# SELECTED EXCERPT

========

Other use cases besides storage
Both Filecoin and Arweave are leveraging their own smart contract solutions.
11 November 2021 is the date of Filecoin Virtual Machine release. Built on WASM, it allows Filecoin to become a layer 1 for smart contracts written in multiple languages (natively accepts RUST, but allows EVM languages too, like Solidity).
Arweave’s solution, called SmartWeave, is currently at arguably it’s third technological iteration, improvements led by both RedStone Finance and Verto. As Sam Williams, Arweave founder states, SrmatWeave “uses this novel type of evaluation called ‘lazy evaluation’ to move the computational burden of smart-contract execution from the nodes in the network to the users of the smart contract.”
The final verdict
When I started writing this article, I had a somewhat clear summary in my head:
“For the use case of data permanence, Arweave may be the correct choice, but for short/medium storage use cases, Filecoin price proposition makes it more of an option.”
I wanted to be polite and neutral. The first part of the article is proof that I could have kept this neutral voice through the end. But there is a question: where does politeness end and hypocrisy start in the case of anybody who sees something that in their opinion is not right, but keep their mouth shut. I may be wrong, but I’d rather face a wave of healthy criticism than be right and be silent.
Unfortunately, the current state of Filecoin doesn’t improve the narrative of decentralized cloud storage that will power web3. I’m not making anything up, just addressing facts.
Remember the mining mechanism I described? It implies that “hot storage” is not possible by default. You can not use your files stored on Filecoin like you are using files stored on a regular server. Miners could indeed duplicate your data and store it in the readable, initial format too, but they are not incentivized to do so.
Basically, a miner should store double the amount of information an S3 solution would store and would charge 0.01% from the price AWS is charging. I don’t have a PhD in economics, but I wonder how feasible it is to sustain double the storage for a fraction of the cost charged by the competition on higher time frames.
Even if miners would store the data in the original format too, you have to pay for the retrieval anyway, wait for the transaction to be validated on chain, and after that expect the retrieval miner to send your data offchain. How many seconds will you wait for those procedures? Probably at least a minute?
Imagine a dApp powered by this. In the worst case, the retrieval will take several hours, in the best case…who knows…5 minutes? Ok…but if near-instant retrieval is not the strong suit of Filecoin, what is it? What’s the point of it? What is the product-market fit? It’s insanely cheap, but what are you paying for exactly? For a relatively near decent experience, they are suggesting pairing Filecoin storage with IPFS.

========

# RECORDS SUPPLIED

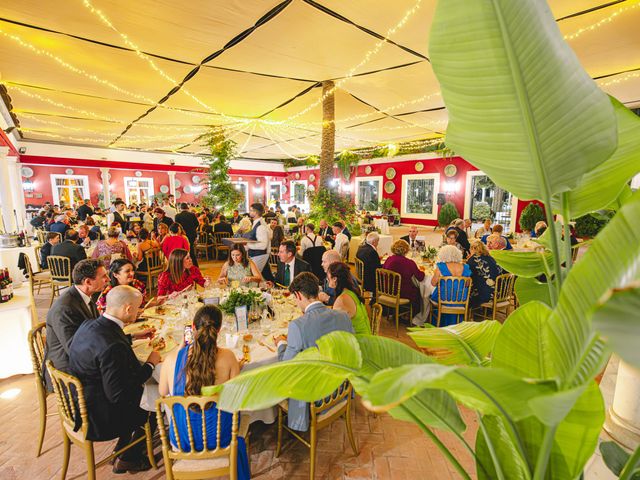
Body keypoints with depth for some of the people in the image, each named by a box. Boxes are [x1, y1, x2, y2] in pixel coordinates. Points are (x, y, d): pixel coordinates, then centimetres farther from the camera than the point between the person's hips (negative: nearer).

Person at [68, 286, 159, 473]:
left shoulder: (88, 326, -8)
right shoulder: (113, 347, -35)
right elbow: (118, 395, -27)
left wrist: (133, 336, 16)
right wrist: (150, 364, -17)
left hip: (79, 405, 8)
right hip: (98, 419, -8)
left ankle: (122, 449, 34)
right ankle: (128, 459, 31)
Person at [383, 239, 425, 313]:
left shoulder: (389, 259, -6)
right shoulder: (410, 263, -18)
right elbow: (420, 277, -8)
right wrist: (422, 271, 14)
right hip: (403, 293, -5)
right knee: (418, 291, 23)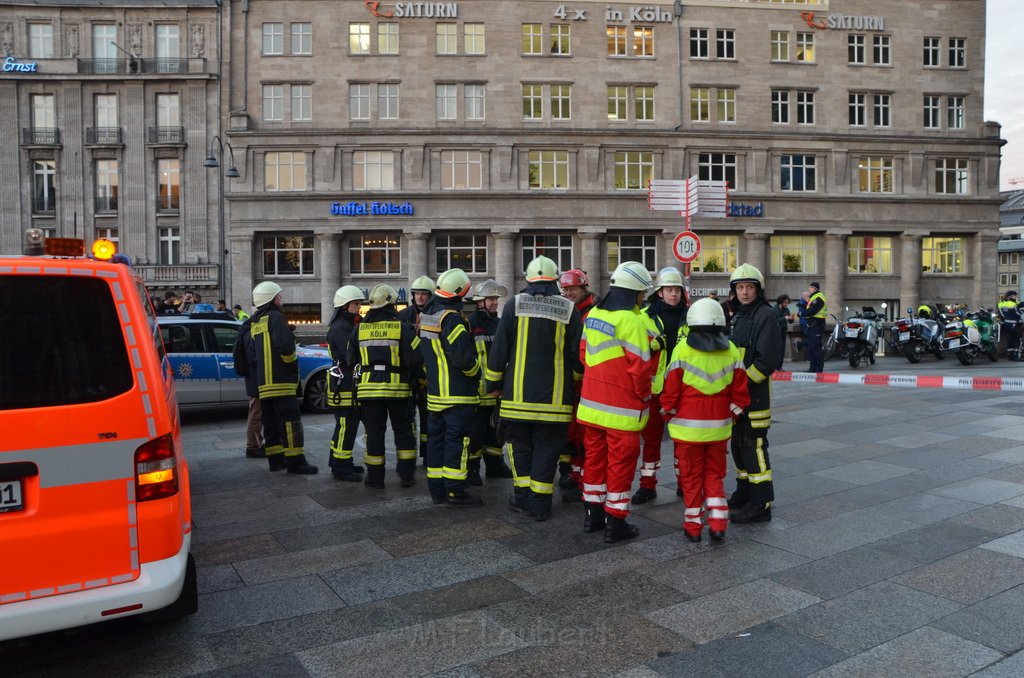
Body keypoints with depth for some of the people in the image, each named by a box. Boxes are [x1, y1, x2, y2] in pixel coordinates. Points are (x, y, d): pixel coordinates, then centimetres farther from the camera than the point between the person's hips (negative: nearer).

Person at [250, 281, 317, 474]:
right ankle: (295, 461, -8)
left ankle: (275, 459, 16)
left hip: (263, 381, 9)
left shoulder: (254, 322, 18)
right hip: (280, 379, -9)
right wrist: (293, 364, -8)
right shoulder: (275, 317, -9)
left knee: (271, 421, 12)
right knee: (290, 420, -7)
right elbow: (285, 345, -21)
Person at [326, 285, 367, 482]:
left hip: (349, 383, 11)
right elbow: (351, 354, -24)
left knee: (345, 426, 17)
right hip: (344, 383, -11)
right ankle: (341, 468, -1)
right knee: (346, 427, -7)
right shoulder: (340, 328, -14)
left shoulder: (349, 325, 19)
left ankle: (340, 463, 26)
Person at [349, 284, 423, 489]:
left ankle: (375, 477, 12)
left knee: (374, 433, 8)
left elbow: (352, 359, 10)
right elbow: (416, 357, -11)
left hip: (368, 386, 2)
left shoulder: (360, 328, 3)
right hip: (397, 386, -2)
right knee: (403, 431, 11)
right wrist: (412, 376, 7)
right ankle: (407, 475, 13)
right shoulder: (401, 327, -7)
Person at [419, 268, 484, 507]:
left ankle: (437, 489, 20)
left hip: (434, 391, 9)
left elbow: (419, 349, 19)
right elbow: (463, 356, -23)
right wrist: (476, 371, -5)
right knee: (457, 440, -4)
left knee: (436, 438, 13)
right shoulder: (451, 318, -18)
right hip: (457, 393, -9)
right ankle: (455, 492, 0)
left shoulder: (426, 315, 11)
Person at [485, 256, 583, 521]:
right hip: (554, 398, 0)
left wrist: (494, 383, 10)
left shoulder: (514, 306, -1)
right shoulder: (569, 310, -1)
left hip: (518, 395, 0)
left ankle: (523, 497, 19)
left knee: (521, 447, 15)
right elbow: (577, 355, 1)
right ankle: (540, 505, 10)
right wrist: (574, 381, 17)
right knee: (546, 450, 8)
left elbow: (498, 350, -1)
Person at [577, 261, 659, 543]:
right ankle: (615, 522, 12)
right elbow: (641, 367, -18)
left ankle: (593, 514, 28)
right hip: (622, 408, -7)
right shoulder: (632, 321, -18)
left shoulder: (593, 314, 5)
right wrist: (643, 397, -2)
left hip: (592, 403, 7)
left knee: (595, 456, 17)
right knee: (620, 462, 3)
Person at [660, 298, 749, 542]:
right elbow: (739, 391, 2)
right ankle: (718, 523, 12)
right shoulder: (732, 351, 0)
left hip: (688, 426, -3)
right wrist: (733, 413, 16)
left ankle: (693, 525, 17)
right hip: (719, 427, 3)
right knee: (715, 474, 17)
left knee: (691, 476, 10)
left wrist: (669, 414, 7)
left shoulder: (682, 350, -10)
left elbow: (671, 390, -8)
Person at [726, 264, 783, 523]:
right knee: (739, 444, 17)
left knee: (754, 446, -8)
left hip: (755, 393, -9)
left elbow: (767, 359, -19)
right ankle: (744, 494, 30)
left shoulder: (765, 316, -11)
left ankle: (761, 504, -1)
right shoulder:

========

# WORK INSTRUCTION A
Copy the passage on Filecoin and Arweave from "Other use cases" to "too, like Solidity)." word for word.
# WORK INSTRUCTION B
Carry on the passage comparing Filecoin and Arweave from the point where it stops.
The records play no part in the work here.

# ANSWER SECTION A
Other use cases besides storage
Both Filecoin and Arweave are leveraging their own smart contract solutions.
11 November 2021 is the date of Filecoin Virtual Machine release. Built on WASM, it allows Filecoin to become a layer 1 for smart contracts written in multiple languages (natively accepts RUST, but allows EVM languages too, like Solidity).

# ANSWER SECTION B
Because of the various steps involved in the data retrieval process, Filecoin storage currently meets similar performance bars as traditional warm or cold storage. To get performance that is similar to other hot storage solutions, most users utilize Filecoin with a caching layer such as IPFS. These hybrid and multi-tiered storage solutions use IPFS for hot storage and Filecoin for affordable, frequent, and versioned backups.
In the end, doesn’t this mean that Filecoin use is only as a redundancy layer for IPFS?
And furthermore – how fast and reliable is the proposed hot layer? Theoretically, it could be faster than HTTP. You can look here to understand how it actually works. The current reality is unfortunately distant from the theory. It depends a lot on how many IPFS nodes have that particular data, how close are they in relation to your location, their bandwidth, etc.
I don’t have a clear retrieval period for IPFS files, but you can check to see firsthand how much it takes to load for a dApp that retrieves solely files stored on IPFS: check the tux.art NFT minting platform and marketplace. Is this retrieval speed nearly enough to onboard the usual Web2 user in the new and improved Web3? Does any big NFT marketplace use IPFS as the default hot storage layer? No. All rely on centralized services for a decent UX in files retrieval.
Do I want to make a point for Web2 centralized services? Definitely not! What I’m trying to show is that we have a clear use-case in front of us: let’s make a truly decentralized, fast, short, and medium term hot storage solution with almost instant retrieval for the end-user. If you prefer IPFS over HTTP, ok, go for it, make it rise to its true potential.
Instead, it seems that Filecoin has an identity crisis. It wants to store data “persistently” and in the process is making it even harder to be retrieved.
Ok, how good is it as a persistent layer? As good as the most persistent storage miner, you will sign a deal with. Let’s assume that you will sign a deal for the same data with 100 miners and buy upfront storage for 50 years. Do you genuinely believe that after one decade, or two, will be at least one of those initial miners up and running? The solution will be to pay for x years of “persistent” storage n miners, and then annually, you will have to take a look at how many are still active. If their number is frighteningly low, you have to retrieve your data locally and sign other deals with other miners again. Isn’t this the problem Filecoin tries to solve in the case of IPFS, only on longer timeframes?
Actually, it doesn’t rely on network power, an innately trait of decentralization. In Arweave’s case, you pay once and, over time, you will expect that the number of miners that store your data will grow. That’s happening because you are throwing your files inside a network, a protocol that incentivizes members to store that data. If one miner disappears into oblivion, another one will take its place. You don’t care who holds your data at a given moment; you paid a protocol, a higher instance than the sum of its constituents. Filecoin peer to peer approach, even being decentralized in essence, makes every peer a potential point of failure. If a ten-year deal will come to fruition, it won’t be Filecoin’s network effect merit, but the merit of the actual storage miner.
On top of that, Filecoin is not incentivizing “good” behavior, it is taxing “bad” behavior, even when that “bad” behavior is inherent and outside the power of a miner.
If you lost the data itself, then no, there’s no way to recover that, and you will be slashed for it. If the data itself is recoverable, though (say you just missed a WindowPoSt), then the Recovery process will let you regain the sector.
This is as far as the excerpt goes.